Dearest Michael,
Today, the world is once again a lifeless place. It feels as if I've lost you all over again, even though the loss is technically not mine. It's just like June 25th...the numbness, the paralysis, the subsequent tears. What I cannot get out of my mind, no matter how hard I try, is how painful a loss this must be for him. He's lost his mother. Although I've never had a good relationship with my mother, I know he did, and I can only imagine how he must be feeling at the moment. All the questions, all the 'should-haves', the lost time, the final goodbyes. Perhaps he didn't get to say goodbye to her at all, like I didn't get to say goodbye to you. I remember how haunting that was for me, and can only imagine how painful it must be for him now, especially since he's lost someone so dear to him.
He goes on, still. It's an admirable show, but an unnecessary and potentially harmful one. He should take the time to properly mourn the loss instead of forcing himself to go on with life--part of it is the culture and what society expects of us even in adverse circumstances, but...that damages the process a lot. I wish he would take at least a week off, to sort things out in his mind, to come to terms with things, at least in the technicality of them. I know loss only from a secondary degree--that one being losing you, a person who was very dear to me, but with whom I had no personal relation. I know I still haven't fully come to terms with losing you, so I do not expect him to come to terms with the impact or reality of things any time soon, if ever. Loss changes circumstance, and I know this all too well. I only wish there was something I could personally do to help him, but given where I'm at in his life, my ability to make things better is completely limited.
All this has really reminded me of that which I struggled for far too long to really accept...that things are mortal, that everything dies at some point in time, that there is no eternity. No eternity. No miracles. No going back. There is only one's loss, and the time after that...which will forever bear the mark of the events, which will always have that hole which, once upon a time, a loved one used to fill.
All I had wanted was to grant him the miracle of keeping her alive. Eternity. I know it was an unrealistic wish. I knew it from the very beginning, that it was practically impossible. No one is eternal. Facts alone do not halt the heart, though. The problem is, who do we blame? Is there even anyone to blame? There is no god who controls things, there is no culprit. There is only the event, and our reaction to it. I thought you would live forever, in my naïveté...I actually thought I would die before you. Likewise, I thought that this could not happen to him, because I willed it so...because I didn't want him to suffer. A plead, a bargain, some sort of hopeless prayer...to keep her alive. But, now that it's come to pass, all of it was completely in vain, because there are no such things as miracles.
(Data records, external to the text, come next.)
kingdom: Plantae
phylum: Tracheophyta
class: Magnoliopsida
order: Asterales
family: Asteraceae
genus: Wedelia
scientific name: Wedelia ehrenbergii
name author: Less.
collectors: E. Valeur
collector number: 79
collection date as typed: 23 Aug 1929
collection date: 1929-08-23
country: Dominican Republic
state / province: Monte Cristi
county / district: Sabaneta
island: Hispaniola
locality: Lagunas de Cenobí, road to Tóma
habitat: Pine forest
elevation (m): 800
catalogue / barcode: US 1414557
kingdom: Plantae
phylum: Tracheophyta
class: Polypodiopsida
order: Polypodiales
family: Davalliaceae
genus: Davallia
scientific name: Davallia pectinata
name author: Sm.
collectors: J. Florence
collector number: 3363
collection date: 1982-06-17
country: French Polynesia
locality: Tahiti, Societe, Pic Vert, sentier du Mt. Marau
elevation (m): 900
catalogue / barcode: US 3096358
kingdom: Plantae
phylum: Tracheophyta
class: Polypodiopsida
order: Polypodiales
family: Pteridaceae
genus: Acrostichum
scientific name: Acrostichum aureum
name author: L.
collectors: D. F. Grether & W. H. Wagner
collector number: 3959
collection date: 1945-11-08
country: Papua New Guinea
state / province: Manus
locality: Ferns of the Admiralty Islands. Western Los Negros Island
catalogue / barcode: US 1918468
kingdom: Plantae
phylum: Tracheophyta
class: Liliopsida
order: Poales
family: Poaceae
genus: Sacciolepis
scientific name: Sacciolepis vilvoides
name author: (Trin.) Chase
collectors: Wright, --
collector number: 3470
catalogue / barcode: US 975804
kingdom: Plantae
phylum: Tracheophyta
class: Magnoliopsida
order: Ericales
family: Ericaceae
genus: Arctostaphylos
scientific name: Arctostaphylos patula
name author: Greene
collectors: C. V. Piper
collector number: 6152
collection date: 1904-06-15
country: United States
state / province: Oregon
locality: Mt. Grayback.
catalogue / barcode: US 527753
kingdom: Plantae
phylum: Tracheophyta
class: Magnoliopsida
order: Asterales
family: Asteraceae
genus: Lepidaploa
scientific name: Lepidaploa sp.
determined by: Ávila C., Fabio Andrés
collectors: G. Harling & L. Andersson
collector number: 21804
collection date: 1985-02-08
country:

I know what I wrote above probably makes absolutely no sense at all, but at the very least, it is an accurate picture of the muddled state my mind is presently in. If life goes on, Michael, if there is more to life than what we currently know...please, tell her for me that her son is a good person, and that he truly loved her. That is evident enough to me.
There is nothing else to say, except that I love you with all my heart, Michael, and that I miss you every day. I still feel all the sorrow that <i>your</i> passing brought about...I feel it within me all the time. But, I also feel his sorrow, as if it were my own. I'm an idiot for even typing all of this, but, that's how I feel at present.